## Extrait fourni
__________________________________________________

Le 8 mars n’est pas une date à laquelle j’accordais une grande importance.
À mes yeux, les femmes n’ont pas besoin d’une journée pour exister, être reconnues ou célébrées.
Pendant longtemps, cette journée m’a même posé problème. Elle me semblait parfois synonyme de discrimination, de minimisation, comme si une seule date suffisait à résumer les combats, les talents et les contributions des femmes.
Mais avec le temps et la maturité, je me dis aujourd’hui qu’il vaut mieux un pas, même symbolique, que rien du tout.
En ce 8 mars 2026, j’ai donc choisi d’y voir une occasion : celle de rendre hommage à toutes les femmes battantes. À toutes celles qui, à leur manière, changent les choses.
À celles qui inspirent, interrogent, propulsent, révèlent, orientent, conseillent, aident et soutiennent la progression et l’amélioration des conditions de vie des femmes et des filles, partout dans le monde.
Le sujet est vaste et le combat immense.
Partout sur la planète, nous retrouvons les mêmes stéréotypes, les mêmes contraintes, les mêmes attentes, à des degrés différents.
Ce 8 mars 2026 est aussi pour moi l’occasion de saluer le courage et le dévouement des femmes maliennes qui sont, de près ou de loin, au service de notre force de défense..

__________________________________________________

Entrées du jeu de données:
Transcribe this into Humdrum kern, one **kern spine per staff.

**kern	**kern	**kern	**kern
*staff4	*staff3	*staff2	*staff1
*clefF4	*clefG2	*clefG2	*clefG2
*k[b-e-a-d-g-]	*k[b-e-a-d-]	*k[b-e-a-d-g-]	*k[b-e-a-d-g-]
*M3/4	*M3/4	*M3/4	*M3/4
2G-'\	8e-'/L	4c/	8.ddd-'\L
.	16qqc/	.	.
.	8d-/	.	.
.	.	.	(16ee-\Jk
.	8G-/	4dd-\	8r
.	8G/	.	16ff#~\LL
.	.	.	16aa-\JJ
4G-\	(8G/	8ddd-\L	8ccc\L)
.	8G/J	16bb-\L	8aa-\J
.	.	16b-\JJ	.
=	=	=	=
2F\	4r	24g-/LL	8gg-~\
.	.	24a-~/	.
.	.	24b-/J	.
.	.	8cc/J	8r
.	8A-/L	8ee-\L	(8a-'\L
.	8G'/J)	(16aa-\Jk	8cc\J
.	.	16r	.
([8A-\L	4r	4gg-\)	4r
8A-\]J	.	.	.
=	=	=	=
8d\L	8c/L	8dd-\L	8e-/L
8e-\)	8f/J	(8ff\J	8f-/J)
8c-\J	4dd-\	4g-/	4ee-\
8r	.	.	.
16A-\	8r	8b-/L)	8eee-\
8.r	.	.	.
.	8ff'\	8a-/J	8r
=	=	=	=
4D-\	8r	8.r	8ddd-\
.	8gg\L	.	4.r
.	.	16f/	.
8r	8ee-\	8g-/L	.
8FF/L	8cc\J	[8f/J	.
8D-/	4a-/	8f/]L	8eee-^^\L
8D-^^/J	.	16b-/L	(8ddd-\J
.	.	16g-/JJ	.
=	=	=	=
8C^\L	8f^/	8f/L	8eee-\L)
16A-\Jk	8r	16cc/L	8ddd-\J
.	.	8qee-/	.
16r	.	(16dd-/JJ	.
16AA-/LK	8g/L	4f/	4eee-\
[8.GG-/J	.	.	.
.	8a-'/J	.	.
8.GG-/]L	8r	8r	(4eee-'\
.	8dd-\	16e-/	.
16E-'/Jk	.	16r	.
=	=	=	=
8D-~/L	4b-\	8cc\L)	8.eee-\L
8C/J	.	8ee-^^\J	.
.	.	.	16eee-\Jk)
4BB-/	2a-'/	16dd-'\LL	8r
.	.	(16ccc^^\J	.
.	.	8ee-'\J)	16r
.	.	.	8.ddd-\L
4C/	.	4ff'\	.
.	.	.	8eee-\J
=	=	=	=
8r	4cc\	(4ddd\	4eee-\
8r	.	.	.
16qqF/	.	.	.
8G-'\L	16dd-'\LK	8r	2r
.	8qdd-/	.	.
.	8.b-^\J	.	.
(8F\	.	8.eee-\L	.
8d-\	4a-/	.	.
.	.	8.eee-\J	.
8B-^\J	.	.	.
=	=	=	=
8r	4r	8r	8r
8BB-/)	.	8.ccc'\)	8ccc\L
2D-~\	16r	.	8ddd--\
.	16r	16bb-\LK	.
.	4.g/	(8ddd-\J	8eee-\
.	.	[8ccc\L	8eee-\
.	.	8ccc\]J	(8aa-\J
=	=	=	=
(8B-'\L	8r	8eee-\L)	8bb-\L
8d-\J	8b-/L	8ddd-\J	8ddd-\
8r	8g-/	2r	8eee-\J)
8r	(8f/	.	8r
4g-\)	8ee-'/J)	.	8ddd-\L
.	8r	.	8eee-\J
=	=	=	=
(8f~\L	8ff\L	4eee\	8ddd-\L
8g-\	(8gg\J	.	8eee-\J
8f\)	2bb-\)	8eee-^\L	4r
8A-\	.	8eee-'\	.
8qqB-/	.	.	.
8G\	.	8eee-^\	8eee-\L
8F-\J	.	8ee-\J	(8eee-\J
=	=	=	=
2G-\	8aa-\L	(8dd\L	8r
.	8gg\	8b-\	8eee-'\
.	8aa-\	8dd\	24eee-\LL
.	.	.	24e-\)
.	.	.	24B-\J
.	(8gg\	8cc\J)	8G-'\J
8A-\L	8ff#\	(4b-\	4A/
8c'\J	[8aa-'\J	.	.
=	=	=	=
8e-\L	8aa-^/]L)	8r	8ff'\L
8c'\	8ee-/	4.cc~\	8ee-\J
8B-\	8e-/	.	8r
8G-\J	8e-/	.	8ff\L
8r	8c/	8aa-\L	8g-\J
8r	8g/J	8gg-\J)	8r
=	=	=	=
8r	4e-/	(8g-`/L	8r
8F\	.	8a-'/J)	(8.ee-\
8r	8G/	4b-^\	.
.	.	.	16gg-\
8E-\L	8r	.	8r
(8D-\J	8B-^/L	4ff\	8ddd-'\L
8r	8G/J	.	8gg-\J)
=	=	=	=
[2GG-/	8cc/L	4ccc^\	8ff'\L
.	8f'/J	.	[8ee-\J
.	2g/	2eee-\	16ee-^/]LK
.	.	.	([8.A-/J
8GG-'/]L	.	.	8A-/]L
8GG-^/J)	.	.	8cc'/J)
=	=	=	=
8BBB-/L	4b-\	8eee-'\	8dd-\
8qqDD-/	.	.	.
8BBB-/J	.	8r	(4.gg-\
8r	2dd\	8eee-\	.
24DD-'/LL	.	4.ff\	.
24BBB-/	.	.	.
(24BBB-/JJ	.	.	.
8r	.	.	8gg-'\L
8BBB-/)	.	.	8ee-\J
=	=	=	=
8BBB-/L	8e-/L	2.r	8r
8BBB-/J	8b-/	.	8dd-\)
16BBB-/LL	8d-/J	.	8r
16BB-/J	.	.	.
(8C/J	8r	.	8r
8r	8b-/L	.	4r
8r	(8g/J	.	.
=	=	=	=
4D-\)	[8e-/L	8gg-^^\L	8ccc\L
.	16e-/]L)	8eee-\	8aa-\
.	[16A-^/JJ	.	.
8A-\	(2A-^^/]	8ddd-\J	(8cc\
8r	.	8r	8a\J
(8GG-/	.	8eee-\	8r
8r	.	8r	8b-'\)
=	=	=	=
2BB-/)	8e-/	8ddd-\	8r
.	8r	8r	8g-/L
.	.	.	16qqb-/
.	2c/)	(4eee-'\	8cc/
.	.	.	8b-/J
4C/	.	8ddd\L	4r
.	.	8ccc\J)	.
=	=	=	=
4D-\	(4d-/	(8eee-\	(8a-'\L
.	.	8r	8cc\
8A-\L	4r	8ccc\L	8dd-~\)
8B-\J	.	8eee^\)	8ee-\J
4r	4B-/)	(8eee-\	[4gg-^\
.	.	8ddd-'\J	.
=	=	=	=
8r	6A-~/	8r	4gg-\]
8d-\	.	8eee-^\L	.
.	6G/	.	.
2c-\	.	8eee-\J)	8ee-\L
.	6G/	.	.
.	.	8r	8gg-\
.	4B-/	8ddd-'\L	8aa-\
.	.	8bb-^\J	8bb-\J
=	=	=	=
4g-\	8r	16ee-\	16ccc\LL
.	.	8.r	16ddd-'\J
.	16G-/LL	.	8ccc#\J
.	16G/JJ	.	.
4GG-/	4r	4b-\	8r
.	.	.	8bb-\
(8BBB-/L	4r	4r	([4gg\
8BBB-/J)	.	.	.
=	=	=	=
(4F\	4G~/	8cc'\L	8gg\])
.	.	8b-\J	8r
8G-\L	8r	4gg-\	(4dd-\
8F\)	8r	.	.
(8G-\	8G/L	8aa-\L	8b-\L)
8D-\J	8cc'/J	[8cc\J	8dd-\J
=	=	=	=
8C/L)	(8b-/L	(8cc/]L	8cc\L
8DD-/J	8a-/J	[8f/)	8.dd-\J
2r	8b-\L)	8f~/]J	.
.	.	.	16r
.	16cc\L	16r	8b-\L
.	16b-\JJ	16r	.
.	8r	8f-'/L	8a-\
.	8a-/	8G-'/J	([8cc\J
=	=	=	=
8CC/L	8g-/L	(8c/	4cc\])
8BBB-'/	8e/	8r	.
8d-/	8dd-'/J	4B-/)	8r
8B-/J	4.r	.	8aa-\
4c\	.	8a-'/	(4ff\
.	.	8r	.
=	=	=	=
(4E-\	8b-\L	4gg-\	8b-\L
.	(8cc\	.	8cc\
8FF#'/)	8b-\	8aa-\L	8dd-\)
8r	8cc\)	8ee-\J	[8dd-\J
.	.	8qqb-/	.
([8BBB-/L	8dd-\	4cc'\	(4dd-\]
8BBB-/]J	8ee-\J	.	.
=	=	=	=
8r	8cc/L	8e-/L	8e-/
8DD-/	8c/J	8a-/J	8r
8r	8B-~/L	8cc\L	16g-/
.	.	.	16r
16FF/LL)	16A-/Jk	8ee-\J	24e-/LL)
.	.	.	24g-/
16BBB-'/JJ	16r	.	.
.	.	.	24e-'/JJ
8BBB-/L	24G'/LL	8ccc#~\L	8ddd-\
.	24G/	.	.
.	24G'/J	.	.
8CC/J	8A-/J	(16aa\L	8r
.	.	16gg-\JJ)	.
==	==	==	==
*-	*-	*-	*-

__________________________________________________

## Consignes
1. Dans le texte sur le 8 mars, relevez tous les verbes conjugués de la phrase qui commence par « À celles qui inspirent ».
2. Poursuivez le texte sur le 8 mars après sa dernière phrase, s'il vous plaît.
Les enregistrements proviennent d'une autre source.

## Corrigé
1. inspirent, interrogent, propulsent, révèlent, orientent, conseillent, aident, soutiennent

2.
À ces femmes qui se battent sans relâche, avec un amour immense pour la nation.
À celles qui attendent leur époux dans l’inquiétude et la résilience depuis des années.
À celles qui ont perdu un mari, un enfant, un frère ou un père pour la patrie.
Au-delà des défis déjà nombreux de la vie quotidienne d’une femme, elles portent une charge supplémentaire, une peine supplémentaire.
Aujourd’hui, je suis à leurs côtés et je m’incline devant leurs peines, leurs difficultés et leur courage.
Elles méritent, en ce 8 mars, nos remerciements, notre reconnaissance et le plus grand respect.
Leur dignité et leur force doivent inspirer chaque femme qui doute de ses capacités et lui rappeler que oui, c’est possible.